Innocent Man Executed

Innocent Jack Marion on the gallows
It’s not unusual, since the development of DNA evidence, to learn that someone sitting on death row is proven to be innocent. In some cases, that’s occurred after the execution takes place. But prosecutors have often offered arguments that just because a convicted murderer’s DNA wasn’t found, it didn’t PROVE that the man wasn’t guilty. Somewhere in that equation, those prosecutors seem to forget that the accused is never required to prove innocence, just a reasonable question as to his guilt.

But in the case of William Jackson Marion’s conviction and execution, no such argument could be made by prosecutors. Marion’s innocence was confirmed four years after his execution, when the man he was convicted of killing, John Cameron, returned to Nebraska. There was no DNA evidence, but there was the live body of the man who was supposed to be dead.

Jack Marion shortly before his execution
It seems that Marion and Cameron were in business together and set out on a trip with both their teams and wagons. But only Marion returned. He told those who inquired that his partner had decided not to return. Some local Nebraskans became suspicious and when, a year later, a skeleton was found on the trail the two men had traveled, the conclusion was soon reached that it was the remains of Cameron and that Marion had murdered him. Marion's conduct didn’t help matter much when he disappeared after learning of the finding of a skeleton. It was ten years before  he was captured and tried.

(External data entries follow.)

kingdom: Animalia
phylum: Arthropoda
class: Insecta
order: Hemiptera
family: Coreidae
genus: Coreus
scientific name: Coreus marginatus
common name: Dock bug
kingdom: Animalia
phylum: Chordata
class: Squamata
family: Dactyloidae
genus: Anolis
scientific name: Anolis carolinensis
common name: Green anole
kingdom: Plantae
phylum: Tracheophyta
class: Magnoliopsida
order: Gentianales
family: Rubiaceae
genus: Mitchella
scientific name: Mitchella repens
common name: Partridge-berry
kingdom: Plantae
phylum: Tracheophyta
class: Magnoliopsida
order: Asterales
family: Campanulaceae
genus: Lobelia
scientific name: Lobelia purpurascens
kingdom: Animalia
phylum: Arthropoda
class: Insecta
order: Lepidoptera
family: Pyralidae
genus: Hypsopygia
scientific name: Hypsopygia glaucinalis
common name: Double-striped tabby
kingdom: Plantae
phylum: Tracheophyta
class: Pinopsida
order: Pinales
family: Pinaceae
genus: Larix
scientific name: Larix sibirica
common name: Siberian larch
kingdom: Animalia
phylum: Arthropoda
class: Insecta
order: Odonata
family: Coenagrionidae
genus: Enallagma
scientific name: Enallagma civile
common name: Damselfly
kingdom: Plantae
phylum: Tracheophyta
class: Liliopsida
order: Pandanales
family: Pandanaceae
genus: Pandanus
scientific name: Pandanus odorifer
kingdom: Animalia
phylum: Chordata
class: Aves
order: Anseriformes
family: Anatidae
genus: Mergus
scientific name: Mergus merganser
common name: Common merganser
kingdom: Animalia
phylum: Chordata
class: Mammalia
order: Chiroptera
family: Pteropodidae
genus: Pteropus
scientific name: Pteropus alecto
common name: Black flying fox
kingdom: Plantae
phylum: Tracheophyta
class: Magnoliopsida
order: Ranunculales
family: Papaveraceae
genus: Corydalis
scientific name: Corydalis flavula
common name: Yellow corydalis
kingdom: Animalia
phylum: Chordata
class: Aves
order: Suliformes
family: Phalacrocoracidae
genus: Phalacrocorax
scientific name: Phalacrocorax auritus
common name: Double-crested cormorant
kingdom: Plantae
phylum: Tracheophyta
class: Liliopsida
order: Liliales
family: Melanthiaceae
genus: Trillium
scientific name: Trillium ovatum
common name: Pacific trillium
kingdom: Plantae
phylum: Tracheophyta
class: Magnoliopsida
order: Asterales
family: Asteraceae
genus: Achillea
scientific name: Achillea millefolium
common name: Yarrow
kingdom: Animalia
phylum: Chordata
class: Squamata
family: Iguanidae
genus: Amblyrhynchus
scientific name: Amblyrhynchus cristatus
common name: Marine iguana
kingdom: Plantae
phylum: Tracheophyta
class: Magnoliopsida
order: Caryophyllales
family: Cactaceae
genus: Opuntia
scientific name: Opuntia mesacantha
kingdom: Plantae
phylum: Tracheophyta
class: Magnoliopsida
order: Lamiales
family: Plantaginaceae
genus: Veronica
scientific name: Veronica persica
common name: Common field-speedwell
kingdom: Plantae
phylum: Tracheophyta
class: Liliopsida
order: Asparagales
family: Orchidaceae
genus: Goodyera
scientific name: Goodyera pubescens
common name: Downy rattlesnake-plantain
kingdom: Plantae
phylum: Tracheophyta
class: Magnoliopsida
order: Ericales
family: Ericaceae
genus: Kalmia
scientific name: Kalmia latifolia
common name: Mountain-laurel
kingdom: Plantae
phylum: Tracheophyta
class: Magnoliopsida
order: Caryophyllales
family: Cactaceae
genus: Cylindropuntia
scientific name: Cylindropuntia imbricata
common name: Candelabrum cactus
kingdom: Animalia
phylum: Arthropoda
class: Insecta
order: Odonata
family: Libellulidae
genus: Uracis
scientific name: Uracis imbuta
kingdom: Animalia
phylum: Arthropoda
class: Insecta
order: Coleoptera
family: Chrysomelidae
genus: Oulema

Jack Marion was tried three times, finally convicted and sentenced to hang fifteen years after his business partner went missing. Nebraska’s governor refused to commute the sentence, even though there was an organized protest against the conviction.

The McCook Tribune reported on March 31, 1887, under the headline “Paid the price at last,” that the condemned man spoke with a clear, strong voice and without emotion, when asked if he had any final words. “I have made no confession and have none to make,” he said moments before he was hanged.


Four years later, John Cameron returned to Nebraska from Alaska, where he apparently spent the years since leaving Marion along the trail. He was surprised to learn that his former partner had been hanged for his murder and told reporters that he and Marion had not even had harsh words for each other.


Interestingly, there was very limited reporting at the time of Cameron’s return about the unwarranted execution of Jack Marion. Maybe that’s why it took the State of Nebraska another hundred years before they pardoned the innocent man. 

1 comment:

  1. Tragic story. Another "rush to judgement" affair. One hundred years to pardon an innocent man. Unbelievable.